The when is anyone’s guess. The how may lie in Vlingo, which offers its own applications that blend speech recognition with natural language processing. Vlingo allows users to speak into their phones to access contacts in the users’ personal address book.

The company has 5 million downloads. More than two million are on RIM’s Blackberry platform, 1.5 million on the iPhone and 1 million on the Nokia Series 60 platform.

But there are only 50,000 downloads for the young Android platform to date, Vlingo President and CEO David Grannan told eWEEK.

To fix that, Vlingo has added a SuperDialer feature to its Vlingo for Android app that calls out to the general Web like Siri does. As with Siri, users may access the SuperDialer by voice to look for local taxis or pizza restaurants, then call the businesses with one click.

Grannan said Vlingo will add support for social networks next month. Expect users to be able to speak into their Android phones, such as the HTC Evo 4G or new Motorola Droid X and access contacts on Facebook, Twitter and MySpace.

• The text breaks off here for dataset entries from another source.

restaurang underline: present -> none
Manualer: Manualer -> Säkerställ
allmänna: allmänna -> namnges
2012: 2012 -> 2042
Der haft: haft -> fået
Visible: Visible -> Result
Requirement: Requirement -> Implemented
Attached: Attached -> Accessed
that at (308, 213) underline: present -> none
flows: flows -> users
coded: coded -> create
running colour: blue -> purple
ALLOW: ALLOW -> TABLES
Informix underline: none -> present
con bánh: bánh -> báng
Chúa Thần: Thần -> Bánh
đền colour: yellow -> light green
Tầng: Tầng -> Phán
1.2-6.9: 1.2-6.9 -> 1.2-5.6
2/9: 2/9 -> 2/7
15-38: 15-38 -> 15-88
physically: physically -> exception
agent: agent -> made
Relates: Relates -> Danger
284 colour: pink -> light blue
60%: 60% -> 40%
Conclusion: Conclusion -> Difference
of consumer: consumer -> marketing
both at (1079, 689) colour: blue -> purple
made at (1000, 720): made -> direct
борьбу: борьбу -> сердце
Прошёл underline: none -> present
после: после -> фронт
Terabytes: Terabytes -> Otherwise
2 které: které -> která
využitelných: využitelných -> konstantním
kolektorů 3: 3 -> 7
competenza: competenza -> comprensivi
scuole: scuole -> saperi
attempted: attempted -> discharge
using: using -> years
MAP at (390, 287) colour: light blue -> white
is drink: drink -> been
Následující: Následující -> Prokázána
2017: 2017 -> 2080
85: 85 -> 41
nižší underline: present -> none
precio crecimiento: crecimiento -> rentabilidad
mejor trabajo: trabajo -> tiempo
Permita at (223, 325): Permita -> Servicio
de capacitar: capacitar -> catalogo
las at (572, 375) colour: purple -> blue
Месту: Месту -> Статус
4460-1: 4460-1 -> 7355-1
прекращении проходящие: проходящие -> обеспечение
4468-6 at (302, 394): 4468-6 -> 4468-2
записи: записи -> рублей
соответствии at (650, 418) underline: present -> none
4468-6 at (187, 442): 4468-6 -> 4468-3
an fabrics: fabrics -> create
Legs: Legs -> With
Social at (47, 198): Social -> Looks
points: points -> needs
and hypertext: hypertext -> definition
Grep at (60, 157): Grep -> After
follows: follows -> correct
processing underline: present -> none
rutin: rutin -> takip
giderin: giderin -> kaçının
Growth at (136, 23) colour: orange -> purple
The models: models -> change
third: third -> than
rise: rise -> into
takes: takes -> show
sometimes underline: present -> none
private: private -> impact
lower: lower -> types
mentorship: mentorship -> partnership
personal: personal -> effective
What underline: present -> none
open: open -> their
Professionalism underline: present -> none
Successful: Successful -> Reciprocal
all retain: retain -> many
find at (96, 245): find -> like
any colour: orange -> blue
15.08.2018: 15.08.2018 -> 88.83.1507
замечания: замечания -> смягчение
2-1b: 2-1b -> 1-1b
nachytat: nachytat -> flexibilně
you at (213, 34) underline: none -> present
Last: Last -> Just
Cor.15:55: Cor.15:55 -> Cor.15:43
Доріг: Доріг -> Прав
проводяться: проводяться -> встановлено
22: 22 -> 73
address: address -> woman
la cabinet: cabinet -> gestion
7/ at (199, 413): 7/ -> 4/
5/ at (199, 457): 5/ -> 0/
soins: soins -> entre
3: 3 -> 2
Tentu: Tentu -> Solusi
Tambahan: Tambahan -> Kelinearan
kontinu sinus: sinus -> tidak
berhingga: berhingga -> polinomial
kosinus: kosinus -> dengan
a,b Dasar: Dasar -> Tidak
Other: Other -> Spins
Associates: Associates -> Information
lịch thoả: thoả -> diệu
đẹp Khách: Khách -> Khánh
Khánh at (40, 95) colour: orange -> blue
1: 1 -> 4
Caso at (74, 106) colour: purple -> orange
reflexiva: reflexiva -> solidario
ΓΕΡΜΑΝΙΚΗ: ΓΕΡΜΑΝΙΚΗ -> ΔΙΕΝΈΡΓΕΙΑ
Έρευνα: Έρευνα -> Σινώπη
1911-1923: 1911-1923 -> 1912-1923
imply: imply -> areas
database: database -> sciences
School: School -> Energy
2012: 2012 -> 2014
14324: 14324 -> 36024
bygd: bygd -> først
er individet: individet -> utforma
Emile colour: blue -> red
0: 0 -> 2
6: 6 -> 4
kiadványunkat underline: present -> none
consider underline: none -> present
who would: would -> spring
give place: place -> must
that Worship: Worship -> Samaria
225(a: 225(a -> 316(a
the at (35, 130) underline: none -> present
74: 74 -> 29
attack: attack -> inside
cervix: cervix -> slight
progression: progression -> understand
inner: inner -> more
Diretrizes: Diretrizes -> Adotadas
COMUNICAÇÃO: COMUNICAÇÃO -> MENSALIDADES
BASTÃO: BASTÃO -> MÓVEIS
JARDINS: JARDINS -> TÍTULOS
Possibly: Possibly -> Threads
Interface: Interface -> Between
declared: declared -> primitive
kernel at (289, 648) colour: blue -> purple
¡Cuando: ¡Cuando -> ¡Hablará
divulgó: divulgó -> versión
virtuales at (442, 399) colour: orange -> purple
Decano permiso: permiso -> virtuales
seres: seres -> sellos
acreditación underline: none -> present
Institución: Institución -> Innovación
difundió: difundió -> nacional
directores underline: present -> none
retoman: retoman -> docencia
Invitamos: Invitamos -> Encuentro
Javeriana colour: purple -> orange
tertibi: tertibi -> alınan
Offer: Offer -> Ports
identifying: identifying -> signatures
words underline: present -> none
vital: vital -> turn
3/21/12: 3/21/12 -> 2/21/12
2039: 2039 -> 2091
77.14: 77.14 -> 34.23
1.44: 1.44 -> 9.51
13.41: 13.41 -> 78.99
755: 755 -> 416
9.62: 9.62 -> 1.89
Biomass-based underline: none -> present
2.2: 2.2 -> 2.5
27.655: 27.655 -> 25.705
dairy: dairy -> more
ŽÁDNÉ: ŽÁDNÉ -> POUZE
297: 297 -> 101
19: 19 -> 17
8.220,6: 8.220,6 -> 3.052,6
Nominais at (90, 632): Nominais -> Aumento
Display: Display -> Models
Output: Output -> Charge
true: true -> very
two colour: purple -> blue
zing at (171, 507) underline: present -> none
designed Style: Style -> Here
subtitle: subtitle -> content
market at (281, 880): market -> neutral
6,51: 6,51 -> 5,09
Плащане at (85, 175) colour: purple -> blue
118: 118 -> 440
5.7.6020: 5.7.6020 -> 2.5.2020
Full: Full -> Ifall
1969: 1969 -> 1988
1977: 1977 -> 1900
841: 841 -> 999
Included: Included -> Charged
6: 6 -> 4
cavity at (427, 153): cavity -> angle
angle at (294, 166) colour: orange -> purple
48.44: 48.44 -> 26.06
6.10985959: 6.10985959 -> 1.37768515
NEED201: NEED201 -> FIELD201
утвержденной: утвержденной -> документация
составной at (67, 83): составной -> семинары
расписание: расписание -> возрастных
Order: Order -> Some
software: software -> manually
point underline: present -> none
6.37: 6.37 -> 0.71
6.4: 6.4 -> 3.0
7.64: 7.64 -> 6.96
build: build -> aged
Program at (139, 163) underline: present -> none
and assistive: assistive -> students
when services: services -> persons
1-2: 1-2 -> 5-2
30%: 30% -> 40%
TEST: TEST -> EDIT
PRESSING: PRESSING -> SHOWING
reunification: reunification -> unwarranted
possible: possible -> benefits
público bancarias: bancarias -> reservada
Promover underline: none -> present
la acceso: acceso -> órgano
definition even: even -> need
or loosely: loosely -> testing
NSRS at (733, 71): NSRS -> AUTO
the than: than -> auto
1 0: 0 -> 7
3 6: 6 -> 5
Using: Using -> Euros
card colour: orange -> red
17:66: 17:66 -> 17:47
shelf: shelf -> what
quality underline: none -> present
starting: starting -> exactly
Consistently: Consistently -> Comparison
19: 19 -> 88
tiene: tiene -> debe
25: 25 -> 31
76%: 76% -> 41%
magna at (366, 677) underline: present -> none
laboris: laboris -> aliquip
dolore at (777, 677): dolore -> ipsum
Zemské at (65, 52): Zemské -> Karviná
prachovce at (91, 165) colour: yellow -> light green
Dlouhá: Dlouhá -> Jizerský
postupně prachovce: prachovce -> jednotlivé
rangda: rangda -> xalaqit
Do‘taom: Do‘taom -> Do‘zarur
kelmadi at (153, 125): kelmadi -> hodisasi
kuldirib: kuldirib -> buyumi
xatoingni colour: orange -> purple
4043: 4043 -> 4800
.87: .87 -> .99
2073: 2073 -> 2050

Vlingo is also working on a Vlingo Answers service to help users speak questions into their Android phone and receive very detailed answers.

This is the type of functionality that would be a no-brainer for Google’s mobile application team to build or buy. Google has both speech recognition and natural language processing who work on apps such as Google Voice, Google Translate and, obviously, Search by voice.

Google declined to discuss whether or not it was working on such technologies or planning to buy them. Grannan acknowledged that Google is “big enough, smart enough and has plenty of money to expand in this direction.”

“It’s probably a time to market question,” Grannan said. “I would assume that in the passage of time that Google develops tHese things themselves or buy a company like Vlingo.”

Google: it’s your move.

The market is still young and voice search hasn’t reached the tipping point because carriers haven’t pushed it as a premier user interface over the physical and virtual keyboards.